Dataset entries
== == ==
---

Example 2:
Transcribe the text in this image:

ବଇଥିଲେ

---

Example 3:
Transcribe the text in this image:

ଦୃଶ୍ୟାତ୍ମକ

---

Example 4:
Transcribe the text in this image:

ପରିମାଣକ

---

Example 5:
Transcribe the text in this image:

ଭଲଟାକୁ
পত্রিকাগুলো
== == ==
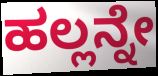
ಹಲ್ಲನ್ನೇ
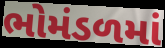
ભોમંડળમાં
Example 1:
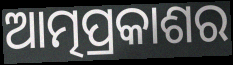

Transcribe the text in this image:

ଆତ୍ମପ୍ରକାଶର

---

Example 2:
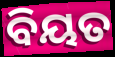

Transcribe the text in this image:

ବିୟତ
== == ==
** THE REQUEST **
Count the lines in the listing above that contain the string "Example", treating uppercase and lowercase as different, and reply with the number alone.

** PROBLEM SOLUTION **
6